Zusammenfassung
Mithilfe der Lungenfunktionsuntersuchung (umgangssprachlich auch „Lufu“) werden die verschiedenen Lungenvolumina gemessen, um eine pathologische Lungenventilation detektieren zu können. Dabei gilt es, obstruktive von restriktiven Ventilationsstörungen zu unterscheiden. Die meist mit einem Pneumotachografen durchgeführte Spirometrie misst am Mund partielle und maximal mobilisierbare Lungenvolumina sowie die Atemflussgeschwindigkeiten. Die Untersuchung ist zwar einfach und kostengünstig, bedarf aber der aktiven Mitarbeit des Patienten.
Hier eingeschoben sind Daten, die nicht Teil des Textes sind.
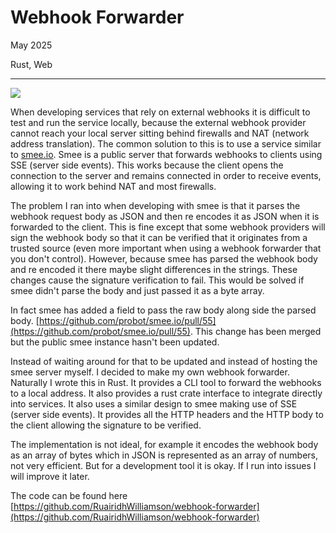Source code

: # Webhook Forwarder

May 2025

Rust, Web

---

![](/assets/images/fallback.png)

When developing services that rely on external webhooks it is difficult to test and run the service locally, because the external webhook provider cannot reach your local server sitting behind firewalls and NAT (network address translation). The common solution to this is to use a service similar to [smee.io](https://smee.io). Smee is a public server that forwards webhooks to clients using SSE (server side events). This works because the client opens the connection to the server and remains connected in order to receive events, allowing it to work behind NAT and most firewalls.

The problem I ran into when developing with smee is that it parses the webhook request body as JSON and then re encodes it as JSON when it is forwarded to the client. This is fine except that some webhook providers will sign the webhook body so that it can be verified that it originates from a trusted source (even more important when using a webhook forwarder that you don't control). However, because smee has parsed the webhook body and re encoded it there maybe slight differences in the strings. These changes cause the signature verification to fail. This would be solved if smee didn't parse the body and just passed it as a byte array.

In fact smee has added a field to pass the raw body along side the parsed body. [https://github.com/probot/smee.io/pull/55](https://github.com/probot/smee.io/pull/55). This change has been merged but the public smee instance hasn't been updated.

Instead of waiting around for that to be updated and instead of hosting the smee server myself. I decided to make my own webhook forwarder. Naturally I wrote this in Rust. It provides a CLI tool to forward the webhooks to a local address. It also provides a rust crate interface to integrate directly into services. It also uses a similar design to smee making use of SSE (server side events). It provides all the HTTP headers and the HTTP body to the client allowing the signature to be verified.

The implementation is not ideal, for example it encodes the webhook body as an array of bytes which in JSON is represented as an array of numbers, not very efficient. But for a development tool it is okay. If I run into issues I will improve it later.

The code can be found here [https://github.com/RuairidhWilliamson/webhook-forwarder](https://github.com/RuairidhWilliamson/webhook-forwarder)
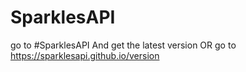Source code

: # SparklesAPI

go to #SparklesAPI
And get the latest version OR go to
https://sparklesapi.github.io/version

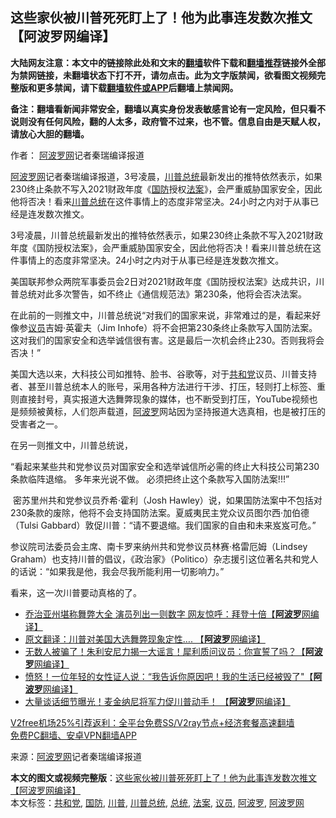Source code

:  <h2>这些家伙被川普死死盯上了！他为此事连发数次推文 【阿波罗网编译】</h2> <p class="notice"><b>大陆网友注意：本文中的链接除此处和文末的<a href="https://github.com/bannedbook/fanqiang" >翻墙</a>软件下载和<a href="https://github.com/killgcd/justmysocks/blob/master/README.md">翻墙推荐</a>链接外全部为禁网链接，未翻墙状态下打不开，请勿点击。此为文字版禁闻，欲看图文视频完整版和更多禁闻，请下载<a href="https://github.com/bannedbook/fanqiang">翻墙软件或APP</a>后翻墙上禁闻网。</p><p>备注：翻墙看新闻非常安全，翻墙以真实身份发表敏感言论有一定风险，但只看不说则没有任何风险，翻的人太多，政府管不过来，也不管。信息自由是天赋人权，请放心大胆的翻墙。</b></p>  <div class="entry"> <p>作者： <span class='wp_keywordlink_affiliate'><a href="https://www.aboluowang.com/" title="阿波罗网" target="_blank">阿波罗网</a></span>记者秦瑞编译报道</p> <p id="summary"><a href="https://www.bannedbook.org/bnews/tag/%e9%98%bf%e6%b3%a2%e7%bd%97%e7%bd%91/" class="st_tag internal_tag" rel="tag" title="标签 阿波罗网 下的日志">阿波罗网</a>记者秦瑞编译报道，3号凌晨，<a href="https://www.bannedbook.org/bnews/tag/%e5%b7%9d%e6%99%ae/" class="st_tag internal_tag" rel="tag" title="标签 川普 下的日志">川普</a><a href="https://www.bannedbook.org/bnews/tag/%e6%80%bb%e7%bb%9f/" class="st_tag internal_tag" rel="tag" title="标签 总统 下的日志">总统</a>最新发出的推特依然表示，如果230终止条款不写入2021财政年度《<a href="https://www.bannedbook.org/bnews/tag/%E5%9B%BD%E9%98%B2/" class="st_tag internal_tag" rel="tag" title="标签 国防 下的日志">国防</a>授权<a href="https://www.bannedbook.org/bnews/tag/%E6%B3%95%E6%A1%88/" class="st_tag internal_tag" rel="tag" title="标签 法案 下的日志">法案</a>》，会严重威胁国家安全，因此他将否决！看来<a href="https://www.bannedbook.org/bnews/tag/%E5%B7%9D%E6%99%AE%E6%80%BB%E7%BB%9F/" class="st_tag internal_tag" rel="tag" title="标签 川普总统 下的日志">川普总统</a>在这件事情上的态度非常坚决。24小时之内对于从事已经是连发数次推文。</p> <p>3号凌晨，川普总统最新发出的推特依然表示，如果230终止条款不写入2021财政年度《国防授权法案》，会严重威胁国家安全，因此他将否决！看来川普总统在这件事情上的态度非常坚决。24小时之内对于从事已经是连发数次推文。</p> <p></p>  <p _msthash="1153984" _msttexthash="1815491756">美国联邦参众两院军事委员会2日对2021财政年度《国防授权法案》达成共识，川普总统对此多次警告，如不终止《通信规范法》第230条，他将会否决法案。</p> <p _msthash="1153984" _msttexthash="1815491756">在此前的一则推文中，川普总统说“对我们的国家来说，非常难过的是，看起来好像参<a href="https://www.bannedbook.org/bnews/tag/%e8%ae%ae%e5%91%98/" class="st_tag internal_tag" rel="tag" title="标签 议员 下的日志">议员</a>吉姆·英霍夫（Jim Inhofe）将不会把第230条终止条款写入国防法案。这对我们的国家安全和选举诚信很有害。这是最后一次机会终止230。否则我将会否决！”</p> <p _msthash="1155181" _msttexthash="1150393894"></p> <p _msthash="1155181" _msttexthash="1150393894">美国大选以来，大科技公司如推特、脸书、谷歌等，对于<a href="https://www.bannedbook.org/bnews/tag/%e5%85%b1%e5%92%8c%e5%85%9a/" class="st_tag internal_tag" rel="tag" title="标签 共和党 下的日志">共和党</a>议员、川普支持者、甚至川普总统本人的账号，采用各种方法进行干涉、打压，轻则打上标签、重则直接封号，真实报道大选舞弊现象的媒体，也不断受到打压，YouTube视频也是频频被黄标，人们怨声载道，<a href="https://www.bannedbook.org/bnews/tag/%E9%98%BF%E6%B3%A2%E7%BD%97/" class="st_tag internal_tag" rel="tag" title="标签 阿波罗 下的日志">阿波罗</a>网站因为坚持报道大选真相，也是被打压的受害者之一。</p>  <p _msthash="1155181" _msttexthash="1150393894">在另一则推文中，川普总统说，</p> <p>“看起来某些共和党参议员对国家安全和选举诚信所必需的终止大科技公司第230条款临阵退缩。 多年来光说不做。 必须把终止这个条款写入国防法案!!!”</p> <p _msthash="1155181" _msttexthash="1150393894">&nbsp;密苏里州共和党参议员乔希‧霍利（Josh Hawley）说，如果国防法案中不包括对230条款的废除，他将不会支持国防法案。夏威夷民主党众议员图尔西‧加伯德（Tulsi Gabbard）敦促川普：“请不要退缩。我们国家的自由和未来岌岌可危。”</p> <p>参议院司法委员会主席、南卡罗来纳州共和党参议员林赛‧格雷厄姆（Lindsey Graham）也支持川普的倡议，《政治家》（Politico）杂志援引这位著名共和党人的话说：“如果我是他，我会尽我所能利用一切影响力。”</p>  <p>看来，这一次川普要动真格的了。</p> <ul class='op-related-articles' title='相关阅读'> <li><a href='https://www.bannedbook.org/bnews/topimagenews/20201204/1441990.html' target='_blank'>乔治亚州堪称舞弊大全 演员列出一则数字 网友惊呼：拜登十倍【<b>阿波罗</b>网编译】</a></li> <li><a href='https://www.bannedbook.org/bnews/cnnews/20201204/1441984.html' target='_blank'>原文翻译：川普对美国大选舞弊现象定性…. 【<b>阿波罗</b>网编译】</a></li> <li><a href='https://www.bannedbook.org/bnews/cnnews/20201204/1441906.html' target='_blank'>无数人被骗了！朱利安尼力揭一大谣言！犀利质问议员：你宣誓了吗？【<b>阿波罗</b>网编译】</a></li> <li><a href='https://www.bannedbook.org/bnews/cnnews/20201204/1441857.html' target='_blank'>愤怒！一位年轻的女性证人说：“我告诉你原因吧！我的生活已经被毁了"【<b>阿波罗</b>网编译】</a></li> <li><a href='https://www.bannedbook.org/bnews/cnnews/20201203/1441439.html' target='_blank'>大量谈话细节曝光！麦金纳尼将军力促川普动手！ 【<b>阿波罗</b>网编译】</a></li> </ul> <p class="texttj"> <a href="https://github.com/bannedbook/fanqiang/wiki/V2ray%E6%9C%BA%E5%9C%BA" target="_blank">V2free机场25%引荐返利：全平台免费SS/V2ray节点+经济套餐高速翻墙</a><br/> <a href="https://github.com/bannedbook/fanqiang/wiki/%E7%A6%81%E9%97%BB%E7%BD%91%E5%AE%89%E5%8D%93%E7%BF%BB%E5%A2%99%E6%96%B0%E9%97%BBAPP" target="_blank">免费PC翻墙、安卓VPN翻墙APP</a></p><p> 来源：<a href="https://www.aboluowang.com/2020/1204/1530432.html" target="_blank">阿波罗网</a>记者秦瑞编译报道 </p><a name='sharetosocial'></a>       <div><b>本文的图文或视频完整版</b>：<a href='https://www.bannedbook.org/bnews/topimagenews/20201204/1442014.html'>这些家伙被川普死死盯上了！他为此事连发数次推文 【阿波罗网编译】</a></div>  </div><!--END ENTRY--> <div class="postfooter"> <div>本文标签：<a href="https://www.bannedbook.org/bnews/tag/%e5%85%b1%e5%92%8c%e5%85%9a/" rel="tag">共和党</a>, <a href="https://www.bannedbook.org/bnews/tag/%E5%9B%BD%E9%98%B2/" rel="tag">国防</a>, <a href="https://www.bannedbook.org/bnews/tag/%e5%b7%9d%e6%99%ae/" rel="tag">川普</a>, <a href="https://www.bannedbook.org/bnews/tag/%E5%B7%9D%E6%99%AE%E6%80%BB%E7%BB%9F/" rel="tag">川普总统</a>, <a href="https://www.bannedbook.org/bnews/tag/%e6%80%bb%e7%bb%9f/" rel="tag">总统</a>, <a href="https://www.bannedbook.org/bnews/tag/%E6%B3%95%E6%A1%88/" rel="tag">法案</a>, <a href="https://www.bannedbook.org/bnews/tag/%e8%ae%ae%e5%91%98/" rel="tag">议员</a>, <a href="https://www.bannedbook.org/bnews/tag/%E9%98%BF%E6%B3%A2%E7%BD%97/" rel="tag">阿波罗</a>, <a href="https://www.bannedbook.org/bnews/tag/%e9%98%bf%e6%b3%a2%e7%bd%97%e7%bd%91/" rel="tag">阿波罗网</a></div>  </div><!--END POSTFOOTER--> 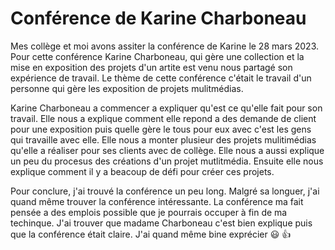 # Conférence de Karine Charboneau
Mes collège et moi avons assiter la conférence de Karine le 28 mars 2023. Pour cette conférence Karine Charboneau, qui gère une collection et la mise en exposition des projets d'un artite est venu nous partagé son expérience de travail. Le thème de cette conférence c'était le travail d'un personne qui gère les exposition de projets mulitmédias.

Karine Charboneau a commencer a expliquer qu'est ce qu'elle fait pour son travail. Elle nous a explique comment elle repond a des demande de client pour une exposition puis quelle gère le tous pour eux avec c'est les gens qui travaille avec elle. Elle nous a monter plusieur des projets mulitimédias qu'elle a réaliser pour ses clients avec de collège. Elle nous a aussi explique un peu du procesus des créations d'un projet mutlitmédia. Ensuite elle nous explique comment il y a beacoup de défi pour créer ces projets.

Pour conclure, j'ai trouvé la conférence un peu long. Malgré sa longuer, j'ai quand même trouver la conférence intéressante. La conférence ma fait pensée a des emplois possible que je pourrais occuper à fin de ma techinque. J'ai trouver que madame Charboneau c'est bien explique puis que la conférence était claire. J'ai quand même bine exprécier :smiley: :thumbsup: 
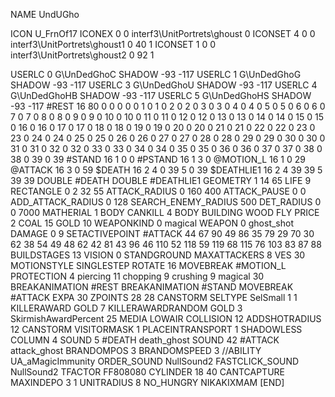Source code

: NAME 			UndUGho

ICON 			U_FrnOf17
ICONEX 0 0 interf3\UnitPortrets\ghoust 0
ICONSET 4 0 0 interf3\UnitPortrets\ghoust1 0 40 1
ICONSET 1 0 0 interf3\UnitPortrets\ghoust2 0 92 1

USERLC 			0 G\UnDedGhoC SHADOW  -93 -117
USERLC 			1 G\UnDedGhoG SHADOW  -93 -117
USERLC 			3 G\UnDedGhoU SHADOW  -93 -117
USERLC 			4 G\UnDedGhoHB SHADOW -93 -117
USERLC 			5 G\UnDedGhoHS SHADOW -93 -117
#REST      		16 80 0 0 0 0 0 1 0 1 0 2 0 2 0 3 0 3 0 4 0 4 0 5 0 5 0 6 0 6 0 7 0 7 0 8 0 8 0 9 0 9 0 10 0 10 0 11 0 11 0 12 0 12 0 13 0 13 0 14 0 14 0 15 0 15 0 16 0 16 0 17 0 17 0 18 0 18 0 19 0 19 0 20 0 20 0 21 0 21 0 22 0 22 0 23 0 23 0 24 0 24 0 25 0 25 0 26 0 26 0 27 0 27 0 28 0 28 0 29 0 29 0 30 0 30 0 31 0 31 0 32 0 32 0 33 0 33 0 34 0 34 0 35 0 35 0 36 0 36 0 37 0 37 0 38 0 38 0 39 0 39
#STAND     		16 1 0 0
#PSTAND    		16 1 3 0
@MOTION_L  		16 1 0 29
@ATTACK    		16 3 0 59
$DEATH     		16 2 4 0 39 5 0 39
$DEATHLIE1 		16 2 4 39 39 5 39 39
DOUBLE 			#DEATH
DOUBLE 			#DEATHLIE1
GEOMETRY		1 14 65
LIFE     		9
RECTANGLE 		0 2 32 55
ATTACK_RADIUS 		0 160 400
ATTACK_PAUSE 		0 0
ADD_ATTACK_RADIUS 	0 128
SEARCH_ENEMY_RADIUS 	500
DET_RADIUS 		0 0 7000
MATHERIAL 		1 BODY
CANKILL 4 BODY BUILDING WOOD FLY
PRICE 			2 COAL 15 GOLD 10
WEAPONKIND 		0 magical
WEAPON			0 ghost_shot
DAMAGE   		0 9
SETACTIVEPOINT 		#ATTACK 44 67 90 49 86 35 79 29 70 30 62 38 54 49 48 62 42 81 43 96 46 110 52 118 59 119 68 115 76 103 83 87 88
BUILDSTAGES 		13
VISION 			0
STANDGROUND
MAXATTACKERS 8
VES 			30
MOTIONSTYLE 		SINGLESTEP
ROTATE 			16
MOVEBREAK 		#MOTION_L
PROTECTION 		4 piercing 11 chopping 9 crushing 9 magical 30
BREAKANIMATION 		#REST
BREAKANIMATION 		#STAND
MOVEBREAK 		#ATTACK
EXPA 			30
ZPOINTS	28 28
CANSTORM
SELTYPE SelSmall 1 1
KILLERAWARD             GOLD 7
KILLERAWARDRANDOM       GOLD 3
SkirmishAwardPercent 25
MEDIA LOWAIR
COLLISION 12
ADDSHOTRADIUS 12
CANSTORM
VISITORMASK 1
PLACEINTRANSPORT 1
SHADOWLESS
COLUMN 4
SOUND 5 #DEATH death_ghost
SOUND 42 #ATTACK attack_ghost
BRANDOMPOS 3
BRANDOMSPEED 3
//ABILITY	UA_aMagicImmunity
ORDER_SOUND NullSound2
FASTCLICK_SOUND NullSound2
TFACTOR FF808080
CYLINDER 18 40
CANTCAPTURE
MAXINDEPO 3 1
UNITRADIUS 8
NO_HUNGRY
NIKAKIXMAM
[END]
Die Ganzkörperplethysmografie ist eine Spirometrie in einem abgeschlossenen Raum und liefert errechnete Werte wie das Residualvolumen und die totale Lungenkapazität. Besteht der Verdacht auf eine Gasaustauschstörung wie beispielsweise bei Lungenfibrose durch Verlängerung der Diffusionsstrecke für CO2 und O2 zwischen Alveole und Kapillare, wird zusätzlich der sogenannte Transferfaktor bestimmt.
Lungenvolumina
Die Lungenvolumina sind abhängig von Geschlecht, Körpergröße und Alter. Angegeben sind näherungsweise die Messwerte eines jungen, gesunden Erwachsenen.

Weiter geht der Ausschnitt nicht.